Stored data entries
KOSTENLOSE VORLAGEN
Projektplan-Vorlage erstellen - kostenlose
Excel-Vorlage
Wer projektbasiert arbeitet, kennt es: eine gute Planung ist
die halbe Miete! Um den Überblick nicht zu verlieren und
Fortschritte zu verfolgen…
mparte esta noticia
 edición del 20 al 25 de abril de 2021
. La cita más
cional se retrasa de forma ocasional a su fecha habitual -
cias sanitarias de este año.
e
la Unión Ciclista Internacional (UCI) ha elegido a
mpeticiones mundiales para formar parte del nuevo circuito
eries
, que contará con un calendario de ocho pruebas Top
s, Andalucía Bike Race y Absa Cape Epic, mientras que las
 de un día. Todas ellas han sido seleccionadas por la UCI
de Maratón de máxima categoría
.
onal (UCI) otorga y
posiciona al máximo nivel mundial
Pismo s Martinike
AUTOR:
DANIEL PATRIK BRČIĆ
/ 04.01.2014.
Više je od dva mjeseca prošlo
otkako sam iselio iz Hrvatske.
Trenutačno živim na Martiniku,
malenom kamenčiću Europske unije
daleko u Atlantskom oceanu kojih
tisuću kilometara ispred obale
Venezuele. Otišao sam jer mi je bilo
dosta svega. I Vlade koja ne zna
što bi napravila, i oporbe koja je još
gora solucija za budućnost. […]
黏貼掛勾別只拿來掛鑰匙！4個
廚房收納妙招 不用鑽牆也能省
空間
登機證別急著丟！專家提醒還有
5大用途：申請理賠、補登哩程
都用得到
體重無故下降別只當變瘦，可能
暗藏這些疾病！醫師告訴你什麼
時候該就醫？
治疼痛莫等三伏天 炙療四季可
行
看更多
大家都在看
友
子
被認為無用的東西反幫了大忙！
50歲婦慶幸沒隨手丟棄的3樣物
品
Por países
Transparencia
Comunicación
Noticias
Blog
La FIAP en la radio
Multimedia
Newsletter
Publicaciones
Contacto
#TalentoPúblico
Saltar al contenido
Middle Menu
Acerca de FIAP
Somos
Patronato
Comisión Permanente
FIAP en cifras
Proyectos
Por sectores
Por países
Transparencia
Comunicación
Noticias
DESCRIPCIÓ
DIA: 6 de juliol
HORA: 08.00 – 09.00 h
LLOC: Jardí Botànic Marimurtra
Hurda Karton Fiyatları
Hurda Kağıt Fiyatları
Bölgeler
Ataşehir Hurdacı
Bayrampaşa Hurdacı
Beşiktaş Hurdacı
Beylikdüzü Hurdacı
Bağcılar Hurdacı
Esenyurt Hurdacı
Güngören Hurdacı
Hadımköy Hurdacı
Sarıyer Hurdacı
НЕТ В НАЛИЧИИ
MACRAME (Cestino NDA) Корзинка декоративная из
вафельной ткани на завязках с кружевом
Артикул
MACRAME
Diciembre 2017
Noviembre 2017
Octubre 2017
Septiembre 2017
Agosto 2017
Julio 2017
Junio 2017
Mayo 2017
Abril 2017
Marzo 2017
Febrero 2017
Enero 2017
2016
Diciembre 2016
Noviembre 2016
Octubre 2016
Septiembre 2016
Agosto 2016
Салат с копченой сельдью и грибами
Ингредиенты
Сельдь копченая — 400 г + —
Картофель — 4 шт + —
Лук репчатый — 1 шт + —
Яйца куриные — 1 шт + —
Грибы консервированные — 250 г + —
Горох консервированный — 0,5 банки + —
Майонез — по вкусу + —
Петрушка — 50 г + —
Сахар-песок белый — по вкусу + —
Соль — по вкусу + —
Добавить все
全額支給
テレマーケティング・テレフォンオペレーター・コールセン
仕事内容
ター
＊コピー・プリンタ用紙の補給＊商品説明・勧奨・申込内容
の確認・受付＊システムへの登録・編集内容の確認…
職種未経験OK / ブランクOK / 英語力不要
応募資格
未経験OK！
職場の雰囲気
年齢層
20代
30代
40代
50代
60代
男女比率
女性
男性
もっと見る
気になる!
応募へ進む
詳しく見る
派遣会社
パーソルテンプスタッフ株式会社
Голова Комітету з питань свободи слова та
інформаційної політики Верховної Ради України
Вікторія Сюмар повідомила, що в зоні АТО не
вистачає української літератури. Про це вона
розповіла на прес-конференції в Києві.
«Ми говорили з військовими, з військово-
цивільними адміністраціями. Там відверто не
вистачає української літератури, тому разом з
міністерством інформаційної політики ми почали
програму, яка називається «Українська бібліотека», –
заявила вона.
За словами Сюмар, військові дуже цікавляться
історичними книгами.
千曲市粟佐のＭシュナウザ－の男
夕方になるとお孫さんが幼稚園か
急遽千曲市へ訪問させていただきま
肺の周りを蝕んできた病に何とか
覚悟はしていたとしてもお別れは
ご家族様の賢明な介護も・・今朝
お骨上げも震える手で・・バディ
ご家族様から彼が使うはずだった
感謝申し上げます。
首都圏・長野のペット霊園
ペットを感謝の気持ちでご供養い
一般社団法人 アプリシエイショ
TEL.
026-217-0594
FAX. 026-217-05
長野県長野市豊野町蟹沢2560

==

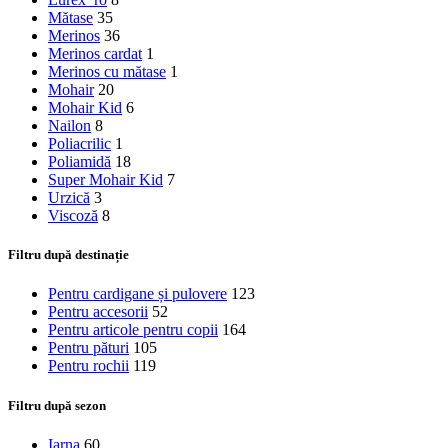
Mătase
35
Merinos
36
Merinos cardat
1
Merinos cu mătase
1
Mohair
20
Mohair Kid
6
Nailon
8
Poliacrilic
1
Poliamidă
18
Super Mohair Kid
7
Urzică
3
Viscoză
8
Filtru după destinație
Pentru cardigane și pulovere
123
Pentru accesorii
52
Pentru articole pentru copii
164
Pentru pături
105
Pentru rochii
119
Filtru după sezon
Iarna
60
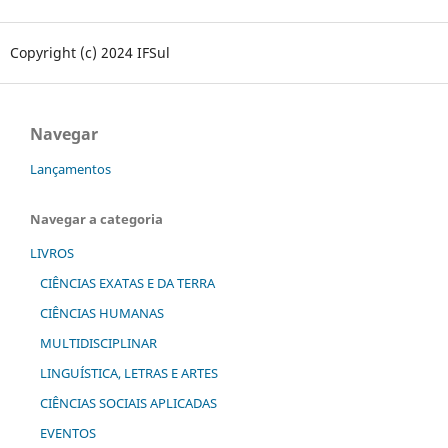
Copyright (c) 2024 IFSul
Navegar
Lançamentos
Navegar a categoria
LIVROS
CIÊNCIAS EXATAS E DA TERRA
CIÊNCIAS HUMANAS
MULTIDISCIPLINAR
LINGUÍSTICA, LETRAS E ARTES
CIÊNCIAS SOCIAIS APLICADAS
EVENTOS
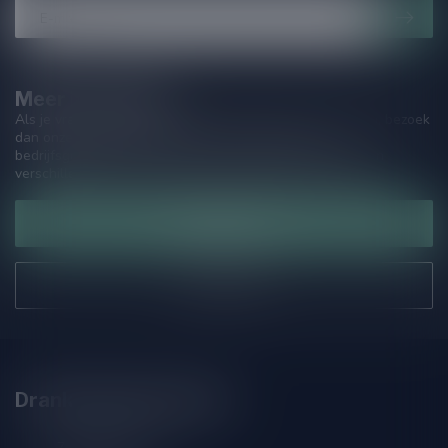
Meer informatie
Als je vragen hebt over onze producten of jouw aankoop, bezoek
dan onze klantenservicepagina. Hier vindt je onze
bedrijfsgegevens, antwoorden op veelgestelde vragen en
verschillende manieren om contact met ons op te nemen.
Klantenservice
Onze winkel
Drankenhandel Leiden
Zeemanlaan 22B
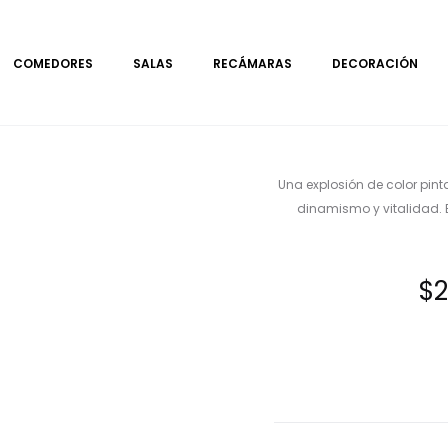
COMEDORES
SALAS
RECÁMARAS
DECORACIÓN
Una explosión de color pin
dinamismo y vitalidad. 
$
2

__Task to complete__.
Please lay out the listing lines as a numbered list, starting at the line containing "KOSTENLOSE VORLAGEN" and continuing up to and including the line containing "mparte esta noticia". Skip any blank lines.

__Task response__.
1. KOSTENLOSE VORLAGEN
2. Projektplan-Vorlage erstellen - kostenlose
3. Excel-Vorlage
4. Wer projektbasiert arbeitet, kennt es: eine gute Planung ist
5. die halbe Miete! Um den Überblick nicht zu verlieren und
6. Fortschritte zu verfolgen…
7. mparte esta noticia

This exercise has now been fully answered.